Bu dönüşümün başladığı ve hız kazandığı anda Cumhurbaşkanlığı Dijital Dönüşüm Ofisi de verilerin Türkiye sınırları içinde kalması adına herkesi BİP başta olmak üzere yerli mesajlaşma uygulamalarına davet etti. Ertesinde de Rekabet Kurulu ve KVKK WhatsApp hakkında inceleme başlattı ve veri transferini yasakladı. Devlet olaya müdahale etti.

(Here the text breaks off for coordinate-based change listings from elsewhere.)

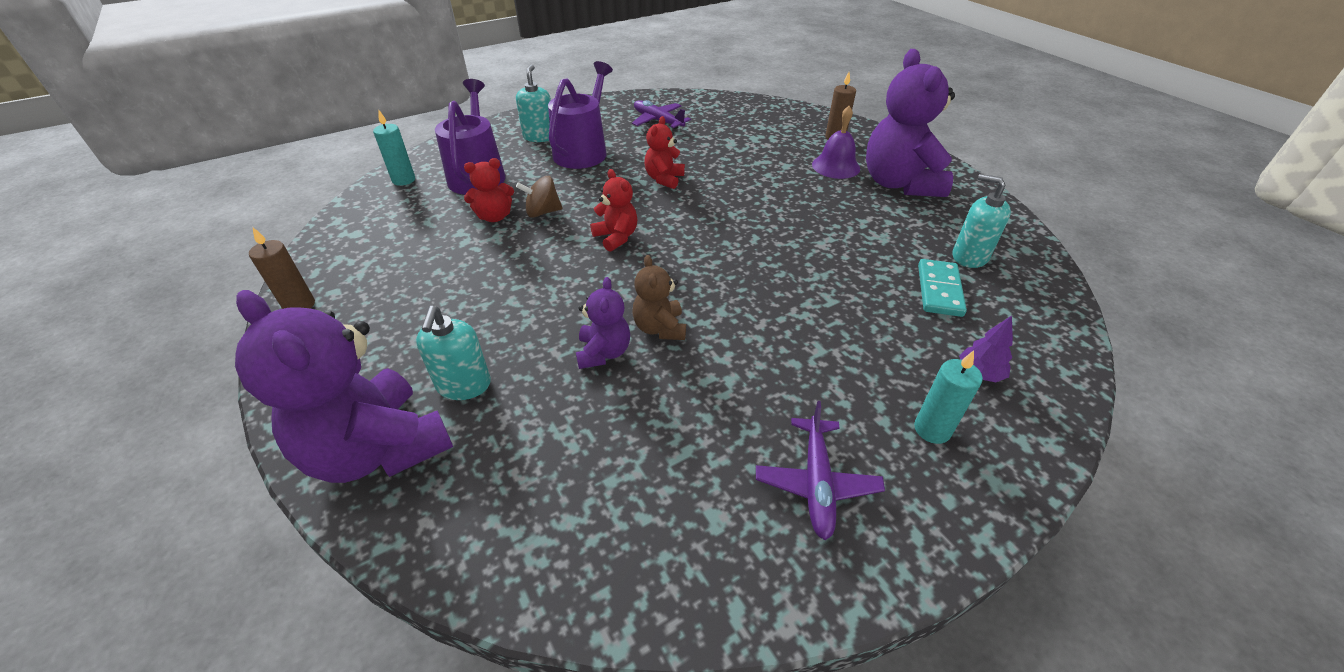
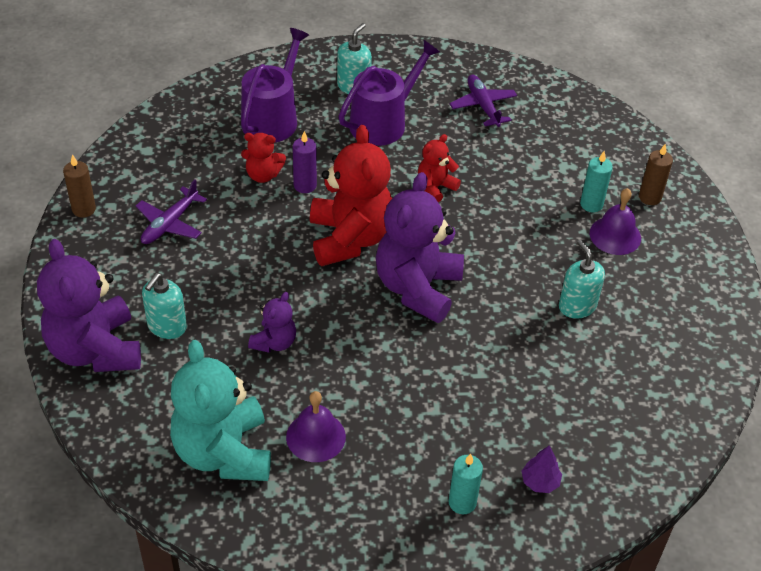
camera: 25 degrees right, 5 degrees up
turquoise candle [373,109,415,186] -> turquoise candle moved to [580,151,613,212]
brown spinning top [516,176,563,218] -> purple candle [293,131,317,193]
red teddy bear [590,169,637,252] -> red teddy bear [310,125,392,266], size x2.03
brown teddy bear [633,255,686,340] -> none
purple plane [756,401,885,540] -> purple plane moved to [136,179,207,244]
purple teddy bear [866,49,955,197] -> purple teddy bear moved to [376,172,464,323]
turquoise domino [918,259,967,317] -> none
turquoise soap dispenser [953,174,1011,268] -> turquoise soap dispenser moved to [559,240,605,319]
none -> turquoise teddy bear [170,340,271,481]
none -> purple bell [286,391,346,462]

Veri paylaşımında ve hizmet sunumunda AB ülkelerine ve Türkiye’ye karşı çifte standart uygulayan WhatsApp’ın neden olduğu bu protestonun sadece mesajlaşma hizmetine yönelik olması ve aynı şirketin Facebook ve Instagram gibi diğer uygulamalarına yönelmemesi, dijital okuryazarlığımızın seviyesi hakkında önemli bilgiler sunuyor. Üstelik WhatsApp 2016 yılından bu yana içerik hariç tüm verilerimizi zaten Facebook sistemi ile paylaşıyor. Kişisel verilerimizi toplayan, bunları ticari ya da diğer amaçlarla kullanan sadece Facebook ailesi de değil. Tüm dijital dünya devleri, online alışveriş siteleri, internette tıkladığımız her site dijital ayak izlerimizi ve hayatımızı takip ediyor. Çözüm basit, ama sorunun yanıtı zor; tüm sosyal medya platformlarından ve akıllı telefonlardan, internetten uzak durmaya hazır mıyız? Peki, en küçük bir online satış noktası bile hakkımızdaki hemen her şeyi biliyorken ve biz de bunun farkındayken ne oldu da kişisel verilerimiz bir anda böylesine değer kazandı? Neden can havliyle bir platformdan diğerine göç ettik? Kendimizi koruma güdümüzü ne tetikledi? Seçimlerimizi yaparken bizi ne etkiledi?
Bir hafta içinde sığan, birbirinden bağımsızmış gibi duran bu üç olay “Hakikat Sonrası” dünyada birbirimize nasıl da bağlı olduğumuzu bir kez daha gösterdi. Bu dünyanın göbeğinde de dijitalleşme ve dijital dünyadaki ayak izlerimiz bulunuyor.